Su ve ateş yan yana gelir mi? Gece ile gündüz bir arada olur mu hiç? Aydınlık ve karanlığın birlikteliği mümkün müdür?
Ya Nurettin Yıldız ve Boğaziçi Üniversitesi…
Olasılık hesapları yapılabilseydi; herhalde ikisinin bir arada olma olasılığını sıfır çıkarırdık ama dünya tersine döndü ve bu münasebetsizlik yani Nurettin Yıldız ile Boğaziçi Üniversitesi’nin birlikte anılması AKP Türkiye’sinde gerçek oldu.
Nurettin Yıldız’ı biliriz, evliliğin yaşı olmadığını söyler; 6 yaşındaki kız çocuğunun evlendirilebileceğine dair fetva verir. “Evlilikle ilgili şeriatımız İslam’ın yaş haddi yoktur. Buluğ çağından önce de bir çocuk evlenebilir. (…) 10 yaşında, 7 yaşında, 6 yaşında, 78 yaşında yaşıyorsa 135 yaşında bir insan evlenmeye adaydır.” der.
Yabancı bir erkekle kadının asansörde yalnız kalması neticesinde İslam’a göre ‘halvet’ şartlarının oluşacağını söyler. “Asansör, bir apartmanın giriş katından sekizinci katına kadar çıkacak olan bir asansör. Halvet ortamı oluşturur mu? Yani yabancı bir erkek ve bir kadın giriş katında bindiler, sekizinci kata kadar çıkacaklar. Görünürde yani bir dakika, iki dakikayı geçmeyen bir yolculuk bu. Ama dinimizin bu konudaki hassasiyeti açısından bakıldığında… Halvet şartları, yani erkekle kadının kapalı bir ortamda bulunması durumu asansörde oluşmaktadır.”
Kadına şiddeti meşrulaştırmayı da eksik bırakmaz. “Kadınlar dayak yiyorsa şükretsin, Allah vur dediyse vardır bir hikmet!” der. Yorganın cinsel dürtüleri harekete geçirdiğini söyleyecek kadar da cinsel fanteziler üretir.
Kadına dayağı, çocuk istismarını meşrulaştıran bu şahsın Türkiye’nin güzide eğitim kurumlarından Boğaziçi Üniversitesi’nde konuşmacı olması kadar kahredici bir şey olmaz herhalde.

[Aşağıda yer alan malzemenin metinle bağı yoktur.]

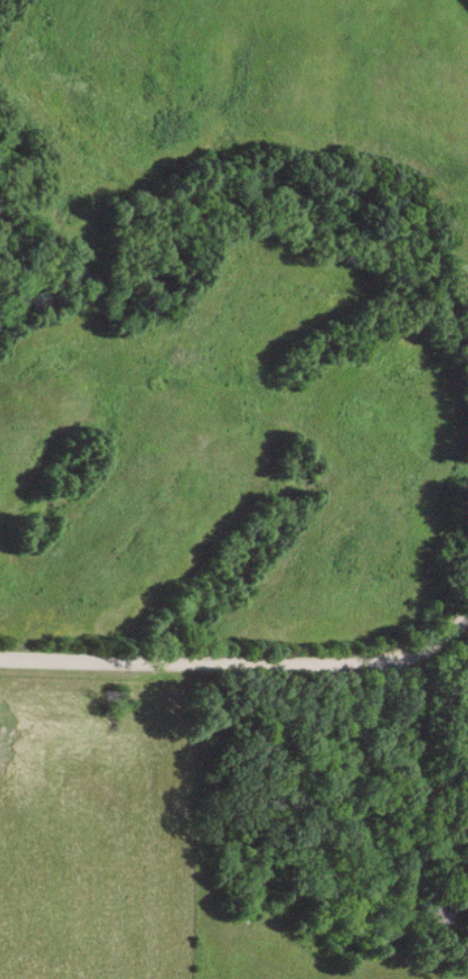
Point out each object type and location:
road: (241, 666)
road: (202, 843)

Boğaziçi, dünyanın en iyi üniversiteleri arasında yeralan, ulusal/uluslar arası ölçekte saygınlığını kanıtlamışken bu vasatlığa kapı aralayamaz.
Nurettin Yıldız gibi çağdışı bir isme üniversitenin kapılarını açtıran elbette ki, siyasi müdahaleler. Liyakatsiz rektör atamalarıyla üniversite, AKP’nin arka bahçesi haline getirildi ve bu çerçevede Boğaziçi Üniversitesi İslam Araştırmaları Kulübü ve “Boğaziçi Üniversitesi Geliştirme Vakfı kuruldu.
Sanki düşman topraklarıymış gibi kendisine benzemeyen her kuruluşu, her mevziyi fethetme anlayışındaki iktidar yandaşlarının yapıp yapabileceği en iyi iş, Nurettin Yıldız’ı konuşturmaktı. Bu hiç şaşırtıcı değil. Biz, üniversitelerin üniversite olmaktan çıkarılıp her birinin medreseleştirilmek istendiğinin farkındayız zaten.
Siyasi müdahalelerin başlamasıyla birlikte üniversitelerdeki eğitim kalitesinin düşmesi tesadüf olamaz. Nitekim, Boğaziçi Üniversitesi de irtifa kaybediyor; hem bölgesel hem dünya sıralamalarında geriliyor. Atıf alan yayın sayısı düşüyor; AR-GE’ye ayırdığı bütçe azalıyor.
İktidar, sorgulayan değil biat eden “dindar ve kindar” bir gençlikten yana. İstiyorlar ki, Boğaziçi, ODTÜ, Mülkiye, Şırnak’taki, Iğdır’daki üniversiteler gibi vasatlaşsın ve bir taşra üniversitesi olup çıksın.
Tıpkı ülkenin fen liselerinin yok edilmesi, tüm eğitim sisteminin imam hatipleştirilmesi gibi üniversiteler de her birinde bir başka tarikat cemaat yapılanmasının oluştuğu “yüksek liseler” haline getirilmek isteniyor.
Ancak, kimsenin Nurettin Yıldız gibilerin çarpık zihniyetine yenilmek gibi bir niyeti yok. Boğaziçi öğrencilerinin kadına şiddeti, çocuk evliliğini savunan birinden öğreneceği bir din de yok.